DATA SUPPLIED
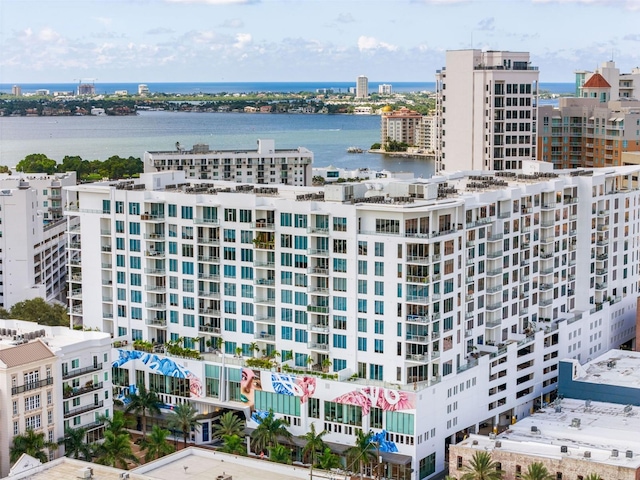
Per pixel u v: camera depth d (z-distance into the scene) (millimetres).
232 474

...

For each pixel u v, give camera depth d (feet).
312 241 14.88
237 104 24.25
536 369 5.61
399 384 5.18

YOUR TASK
Looking at the data above, return every line from the one with "For each pixel" down to the one with "399 384 5.18", exactly and inclusively.

SOLVED PROBLEM
For each pixel u v, give camera depth d (feet).
312 241 14.88
237 104 24.25
536 369 5.61
399 384 5.18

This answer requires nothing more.